0

I've been struggling for a while setting up a flink application that creates a Datastream<Tuple3<Integer, java.sql.Time, Double>> from a csv file. The columns in this file (columns ID, dateTime and Result) are all String but they should be converted to Integer, java.sql.Time and Double. The other thing I want is to create tumbling windows with data per day and average the values of the result column in that window. The problem is that I dont know the exact syntax for it. See my code below what I tried. The last part I have sum(2), but I want to calculate the average for the windows. I did not see in a function for this in the documentation. Do I need to write a method myself for this?
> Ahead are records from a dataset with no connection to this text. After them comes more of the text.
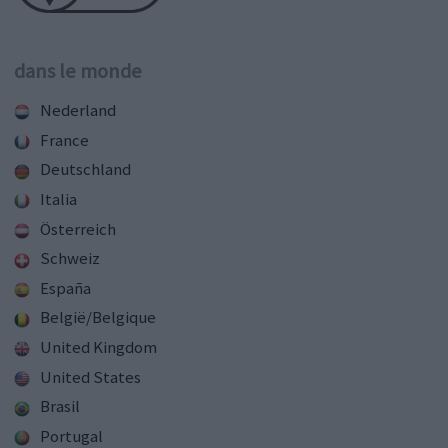
dans le monde
Nederland
France
Deutschland
Italia
Österreich
Schweiz
España
België/Belgique
United Kingdom
United States
Brasil
Portugal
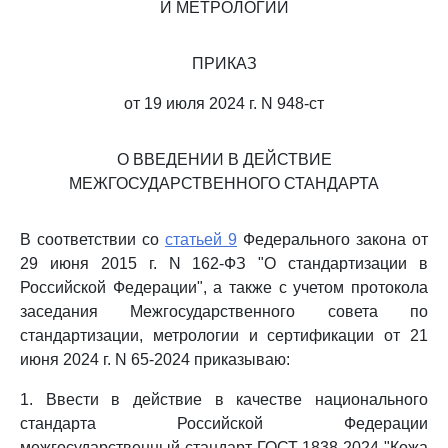
И МЕТРОЛОГИИ
ПРИКАЗ
от 19 июля 2024 г. N 948-ст
О ВВЕДЕНИИ В ДЕЙСТВИЕ
МЕЖГОСУДАРСТВЕННОГО СТАНДАРТА
В соответствии со
статьей 9
Федерального закона от
29 июня 2015 г. N 162-ФЗ "О стандартизации в
Российской Федерации", а также с учетом протокола
заседания Межгосударственного совета по
стандартизации, метрологии и сертификации от 21
июня 2024 г. N 65-2024 приказываю:
1. Ввести в действие в качестве национального
стандарта Российской Федерации
межгосударственный стандарт ГОСТ 1838-2024 "Кожа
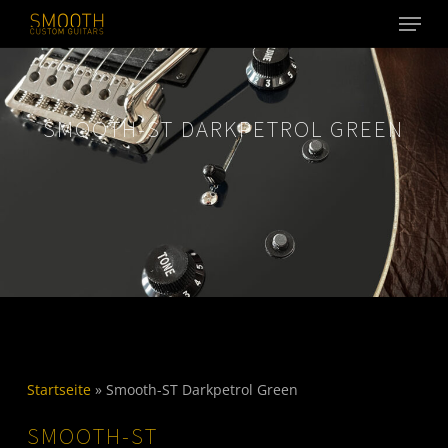
Menu
Skip
to
main
content
SMOOTH-ST DARKPETROL GREEN
Startseite
»
Smooth-ST Darkpetrol Green
SMOOTH-ST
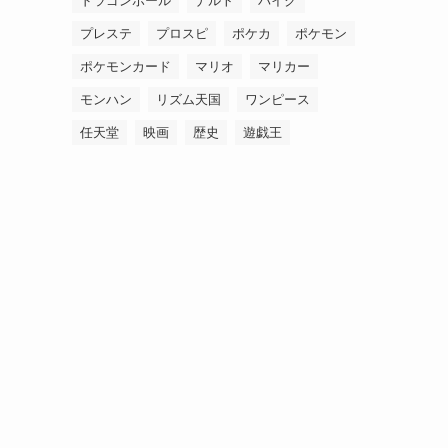
ドラゴンボール
ナルト
バイク
プレステ
プロスピ
ポケカ
ポケモン
ポケモンカード
マリオ
マリカー
モンハン
リズム天国
ワンピース
任天堂
映画
歴史
遊戯王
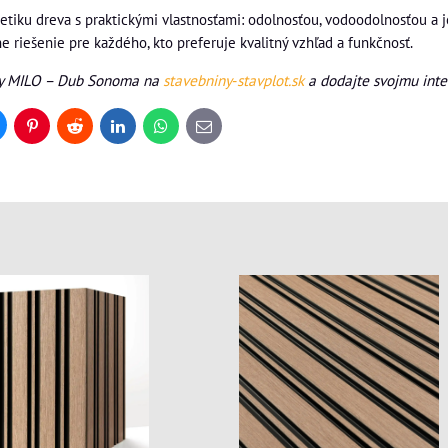
tetiku dreva s praktickými vlastnosťami: odolnosťou, vodoodolnosťou
e riešenie pre každého, kto preferuje kvalitný vzhľad a funkčnosť.
ly MILO – Dub Sonoma na
stavebniny‑stavplot.sk
a dodajte svojmu inter
uesky
Pinterest
Reddit
LinkedIn
WhatsApp
E-
mail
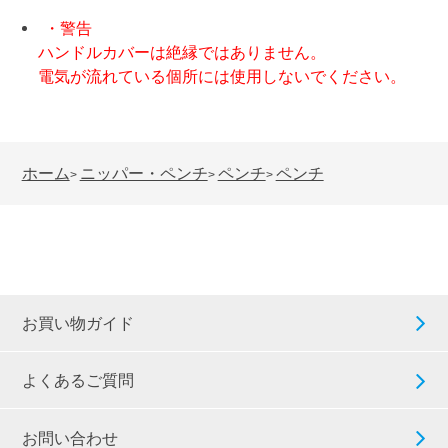
・警告
ハンドルカバーは絶縁ではありません。
電気が流れている個所には使用しないでください。
ホーム
ニッパー・ペンチ
ペンチ
ペンチ
>
>
>
お買い物ガイド
よくあるご質問
お問い合わせ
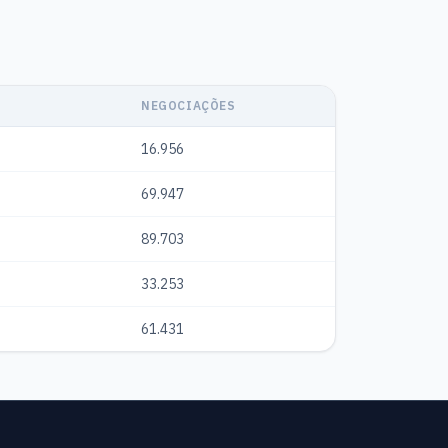
NEGOCIAÇÕES
16.956
69.947
89.703
33.253
61.431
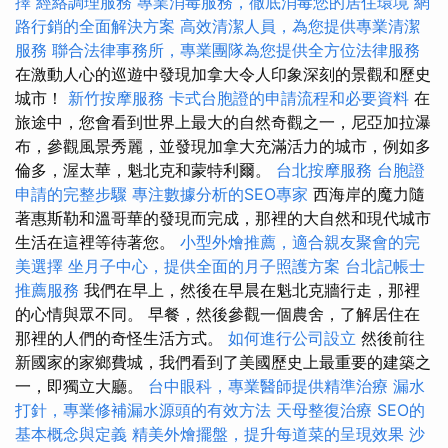
擇
經絡調理服務
專業消毒服務，徹底消毒您的居住環境
網
路行銷的全面解決方案
高效清潔人員，為您提供專業清潔
服務
聯合法律事務所，專業團隊為您提供全方位法律服務
在激動人心的巡遊中發現加拿大令人印象深刻的景觀和歷史
城市！
新竹按摩服務
卡式台胞證的申請流程和必要資料
在
旅途中，您會看到世界上最大的自然奇觀之一，尼亞加拉瀑
布，參觀風景秀麗，並發現加拿大充滿活力的城市，例如多
倫多，渥太華，魁北克和蒙特利爾。
台北按摩服務
台胞證
申請的完整步驟
專注數據分析的SEO專家
西海岸的魔力隨
著惠斯勒和溫哥華的發現而完成，那裡的大自然和現代城市
生活在這裡等待著您。
小型外燴推薦，適合親友聚會的完
美選擇
坐月子中心，提供全面的月子照護方案
台北記帳士
推薦服務
我們在早上，然後在早晨在魁北克牆行走，那裡
的心情與眾不同。 早餐，然後參觀一個農舍，了解居住在
那裡的人們的奇怪生活方式。
如何進行公司設立
然後前往
新國家的家鄉費城，我們看到了美國歷史上最重要的建築之
一，即獨立大廳。
台中眼科，專業醫師提供精準治療
漏水
打針，專業修補漏水源頭的有效方法
天母整復治療
SEO的
基本概念與定義
精美外燴擺盤，提升每道菜的呈現效果
沙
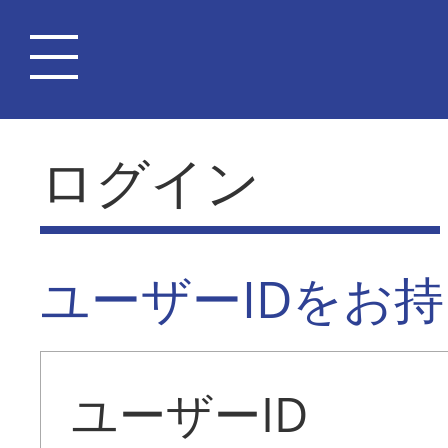
ログイン
ユーザーIDをお
ユーザーID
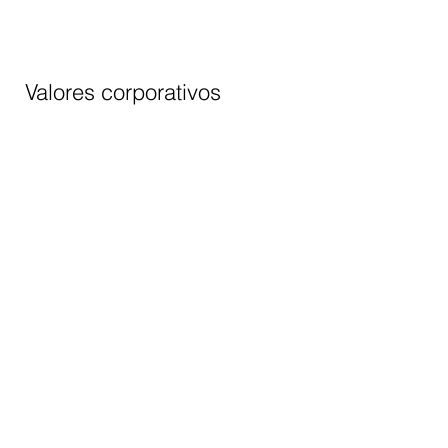
Valores corporativos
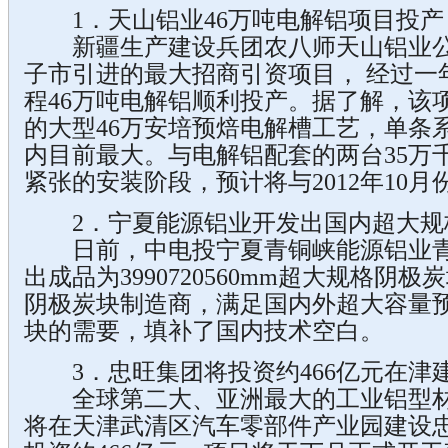
1．天山铝业46万吨电解铝项目投产
新疆生产建设兵团农八师天山铝业公
子市引进的最大招商引资项目， 经过一
程46万吨电解铝顺利投产。据了解，该
的大型46万安培预焙电解槽工艺，单条
内目前最大。与电解铝配套的两台35万
紧张的安装阶段，预计将与2012年10月
2．宁夏能源铝业开发出国内超大规
日前，中电投宁夏青铜峡能源铝业青
出成品为3990720560mm超大规格阴
阴极炭块制造商，满足国内外超大容量
块的需要，填补了国内技术空白。
3．忠旺集团将投资约466亿元在津
全球第二大、亚洲最大的工业铝型材
将在天津武清区汽车零部件产业园建设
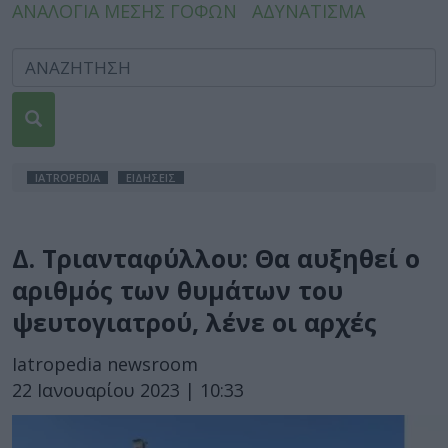
ΑΝΑΛΟΓΙΑ ΜΕΣΗΣ ΓΟΦΩΝ
ΑΔΥΝΑΤΙΣΜΑ
IATROPEDIA
ΕΙΔΗΣΕΙΣ
Δ. Τριανταφύλλου: Θα αυξηθεί ο
αριθμός των θυμάτων του
ψευτογιατρού, λένε οι αρχές
Iatropedia newsroom
22 Ιανουαρίου 2023 | 10:33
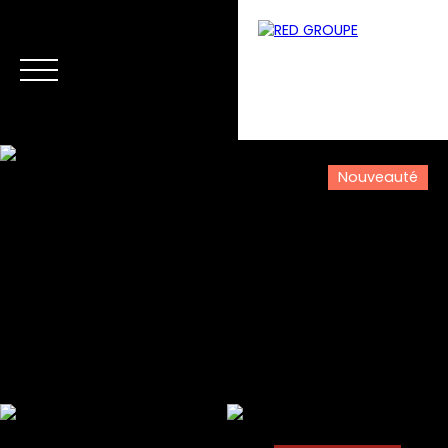
Nouveauté
Menu
Estimation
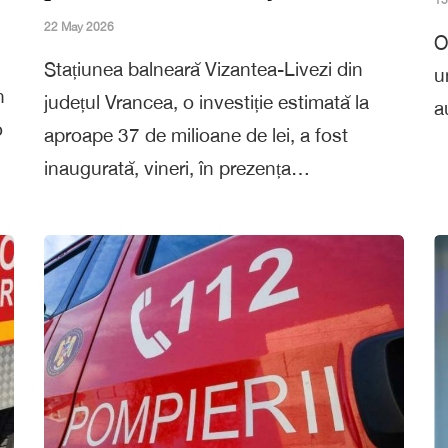
15
22 May 2026
O
Stațiunea balneară Vizantea-Livezi din
u
n
județul Vrancea, o investiție estimată la
a
o
aproape 37 de milioane de lei, a fost
inaugurată, vineri, în prezența…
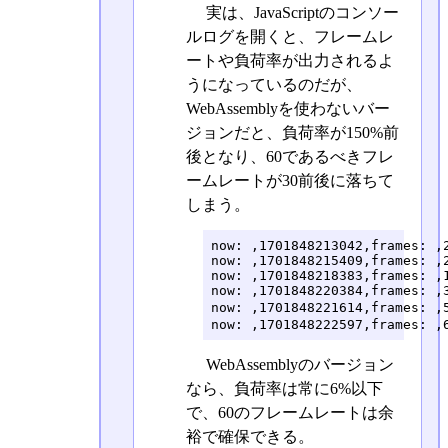
実は、JavaScriptのコンソー
ルログを開くと、フレームレ
ートや負荷率が出力されるよ
うになっているのだが、
WebAssemblyを使わないバー
ジョンだと、負荷率が150%前
後となり、60であるべきフレ
ームレートが30前後に落ちて
しまう。
now: ,1701848213042,frames: ,2
now: ,1701848215409,frames: ,2
now: ,1701848218383,frames: ,1
now: ,1701848220384,frames: ,3
now: ,1701848221614,frames:
now: ,1701848222597,frames: ,
WebAssemblyのバージョン
なら、負荷率は常に6%以下
で、60のフレームレートは余
裕で確保できる。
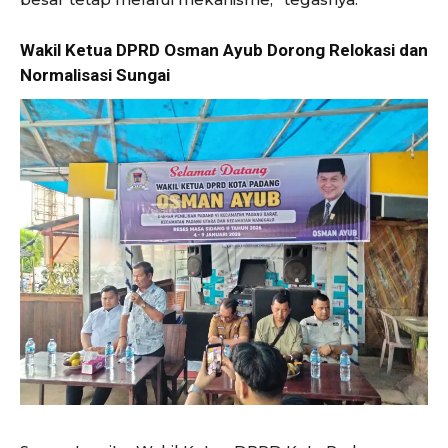
Wakil Ketua DPRD Osman Ayub Dorong Relokasi dan
Normalisasi Sungai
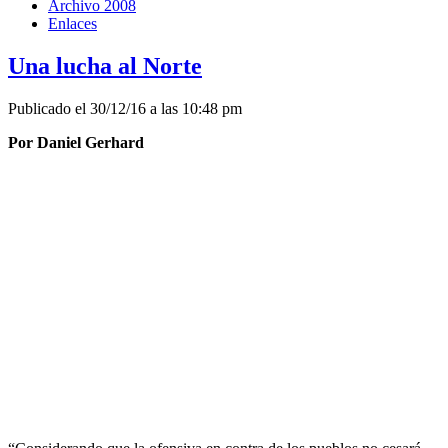
Archivo 2008
Enlaces
Una lucha al Norte
Publicado el 30/12/16 a las 10:48 pm
Por Daniel Gerhard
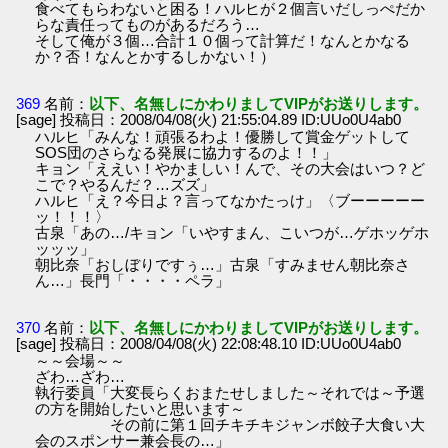
食べてもらわないと困る！ハルヒが２個言いだしっぺだか
らな責任ってものがあるだろう…
そして俺が３個…合計１０個って計算だ！なんとかなる
か？否！なんとかするしかない！）
369
名前：
以下、名無しにかわりましてVIPがお送りします。
[sage] 投稿日：2008/04/08(火) 21:55:04.89 ID:UUo0U4ab0
ハルヒ「みんな！頑張るわよ！優勝して賞金ゲットして
SOS団のさらなる発展に協力するのよ！！」
キョン「ええい！やかましい！んで、その大会はいつ？ど
こで？やるんだ？…ズズ」
ハルヒ「え？今日よ？言ってなかたっけ」〈ブーーーーー
ッ！！！〉
古泉「あの…/キョン「いやすまん、こいつが…ゲホッゲホ
ッッッ」
朝比奈「おしぼりですぅ…」古泉「すみません朝比奈さ
ん…」長門「・・・・ペラ」
370
名前：
以下、名無しにかわりましてVIPがお送りします。
[sage] 投稿日：2008/04/08(火) 22:08:48.10 ID:UUo0U4ab0
～～会場～～
ざわ…ざわ…
執行委員「大変長らくおまたせしました～それでは～予選
の方を開始したいと思います～
その前に第１回チキチキジャンボ餃子大食い大
会のスポンサー兼会長の…」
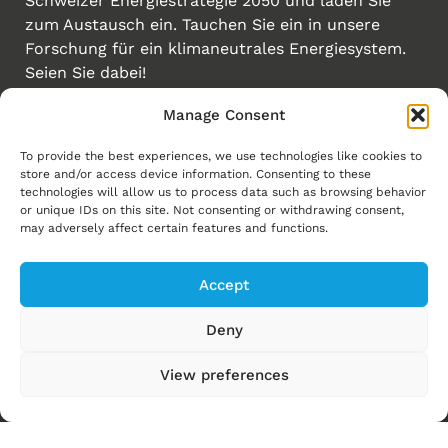
Schweizer Energiestrategie 2050 und laden Sie
zum Austausch ein. Tauchen Sie ein in unsere
Forschung für ein klimaneutrales Energiesystem.
Seien Sie dabei!
Manage Consent
Erstellt von
Links
To provide the best experiences, we use technologies like cookies to
store and/or access device information. Consenting to these
Homepage
technologies will allow us to process data such as browsing behavior
or unique IDs on this site. Not consenting or withdrawing consent,
Energiewende
may adversely affect certain features and functions.
Energy Explorers
Accept
Experience Energy!
News
Deny
Events
View preferences
Ressourcen
Über uns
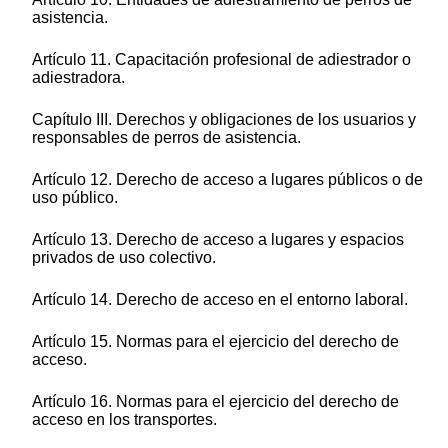
asistencia.
Artículo 11. Capacitación profesional de adiestrador o
adiestradora.
Capítulo III. Derechos y obligaciones de los usuarios y
responsables de perros de asistencia.
Artículo 12. Derecho de acceso a lugares públicos o de
uso público.
Artículo 13. Derecho de acceso a lugares y espacios
privados de uso colectivo.
Artículo 14. Derecho de acceso en el entorno laboral.
Artículo 15. Normas para el ejercicio del derecho de
acceso.
Artículo 16. Normas para el ejercicio del derecho de
acceso en los transportes.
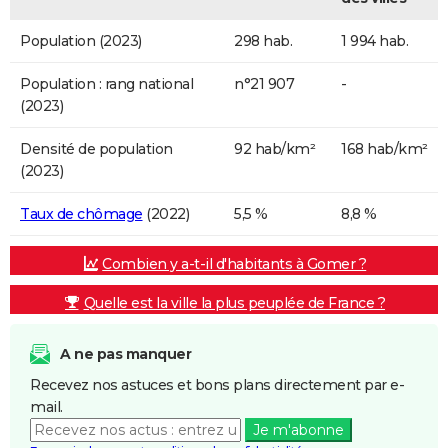
Population (2023)
298 hab.
1 994 hab.
Population : rang national
n°21 907
-
(2023)
Densité de population
92 hab/km²
168 hab/km²
(2023)
Taux de chômage
(2022)
5,5 %
8,8 %
Combien y a-t-il d'habitants à Gomer ?
Quelle est la ville la plus peuplée de France ?
A ne pas manquer
Recevez nos astuces et bons plans directement par e-
mail.
Je m'abonne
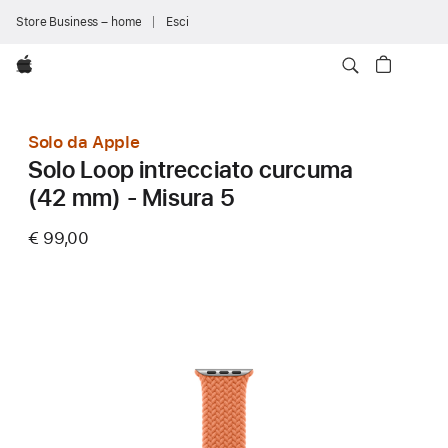
Store Business – home
Esci
Apple
Solo da Apple
Solo Loop intrecciato curcuma
(42 mm) - Misura 5
€ 99,00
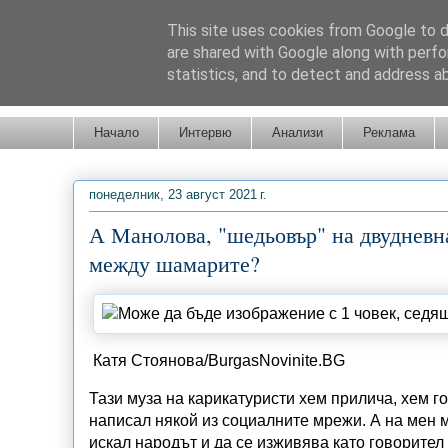
This site uses cookies from Google to de
are shared with Google along with perfo
statistics, and to detect and address a
Новини от Бургас, страната и света!
Начало
Интервю
Анализи
Реклама
понеделник, 23 август 2021 г.
А Манолова, "шедьовър" на двудневна
между шамарите?
Катя Стоянова/BurgasNovinite.BG
Тази муза на карикатуристи хем прилича, хем 
написал някой из социалните мрежи. А на мен 
искал народът и да се изживява като говорите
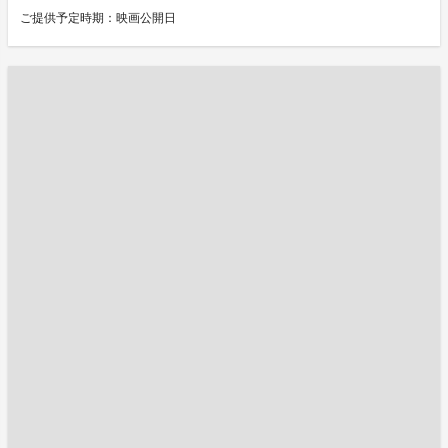
ご提供予定時期：映画公開日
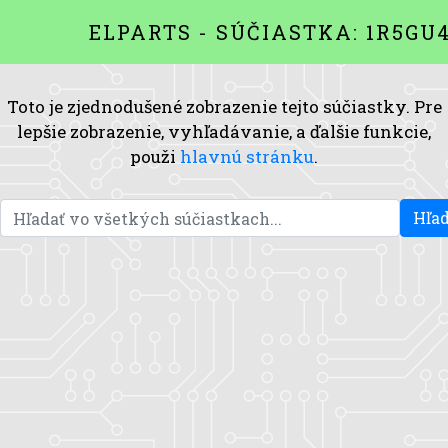
ELPARTS - SÚČIASTKA: 1R5GU4
Toto je zjednodušené zobrazenie tejto súčiastky. Pre
lepšie zobrazenie, vyhľadávanie, a ďalšie funkcie,
použi
hlavnú stránku
.
Hľad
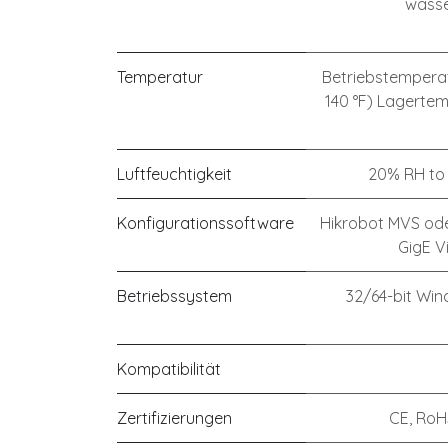
wasse
Temperatur
Betriebstemperatu
140 °F) Lagertem
Luftfeuchtigkeit
20% RH to
Konfigurationssoftware
Hikrobot MVS ode
GigE V
Betriebssystem
32/64-bit Win
Kompatibilität
Zertifizierungen
CE, RoH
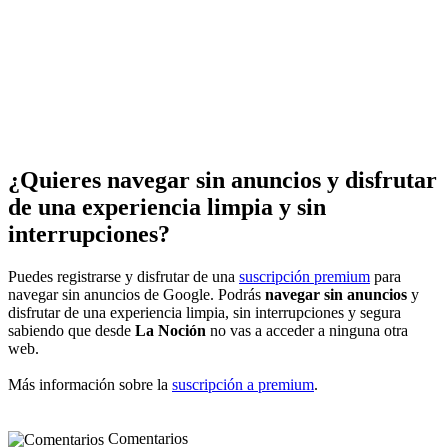
¿Quieres navegar sin anuncios y disfrutar
de una experiencia limpia y sin
interrupciones?
Puedes registrarse y disfrutar de una
suscripción premium
para
navegar sin anuncios de Google. Podrás
navegar sin anuncios
y
disfrutar de una experiencia limpia, sin interrupciones y segura
sabiendo que desde
La Noción
no vas a acceder a ninguna otra
web.
Más información sobre la
suscripción a premium
.
Comentarios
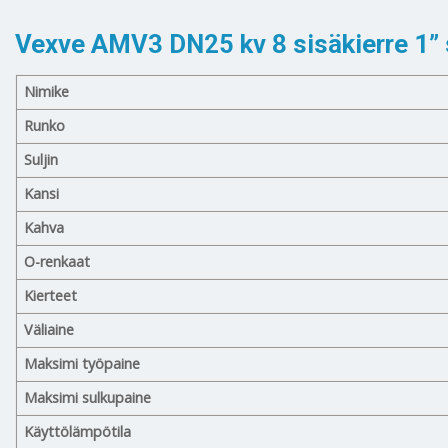
Vexve AMV3 DN25 kv 8 sisäkierre 1” s
Nimike
Runko
Suljin
Kansi
Kahva
O-renkaat
Kierteet
Väliaine
Maksimi työpaine
Maksimi sulkupaine
Käyttölämpötila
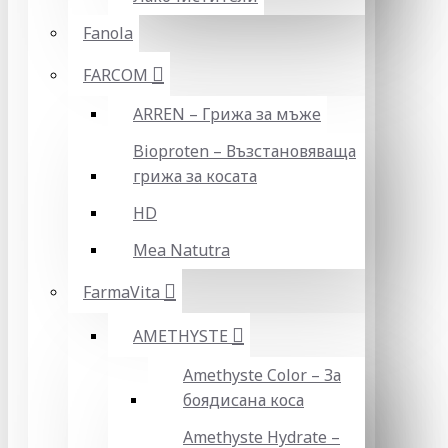
Fanola
FARCOM
ARREN – Грижа за мъже
Bioproten – Възстановяваща
грижа за косата
HD
Mea Natutra
FarmaVita
AMETHYSTE
Amethyste Color – За
боядисана коса
Amethyste Hydrate –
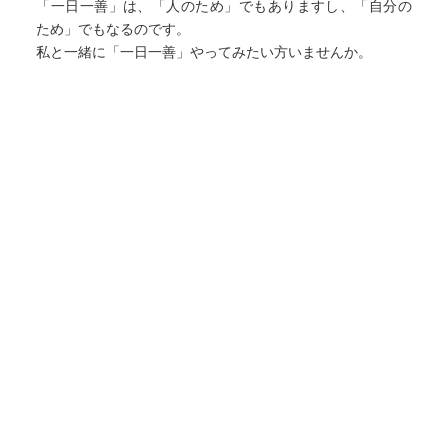
「一日一善」は、「人のため」でもありますし、「自分の
ため」でもなるのです。
私と一緒に「一日一善」やってみたい方いませんか。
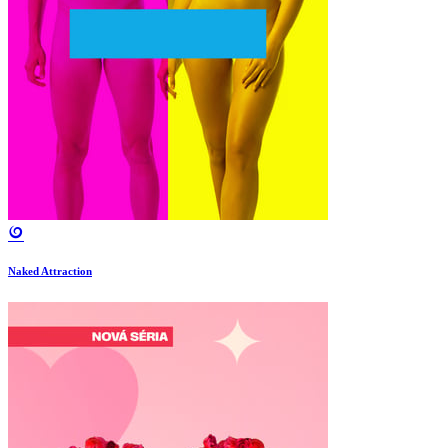
Naked Attraction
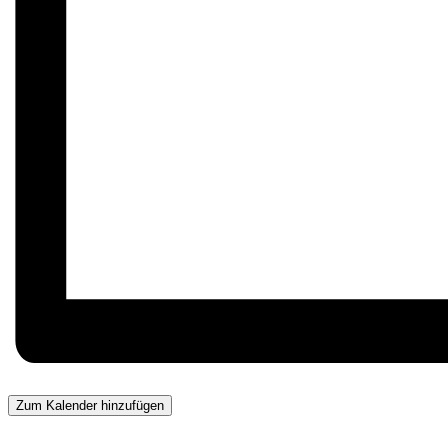
Zum Kalender hinzufügen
DataStream<Tuple3<String, java.sql.Time>> dataStream = env
                .readfile(path)
                .map()
                .keyBy(0)
                .timeWindow(Time.days(1));
user7432713
  • 197
  • 3
  • 17

1 Answers1

0

You can use your own logic to read csv or use library like univocity_parsers. And than instead of using env.readfile you can use env.fromCollection(list).

Here is the link of library In case you want: https://www.univocity.com/pages/univocity_parsers_tutorial#using-annotations-to-map-your-java-beans

You can give your own converter with anotaion @Convert(conversionClass = YourDataTimeCoverter.class)

For average refer following flink documentation with example:.

https://ci.apache.org/projects/flink/flink-docs-stable/dev/stream/operators/windows.html#aggregatefunction

Shishal
  • 27
  • 1
  • 9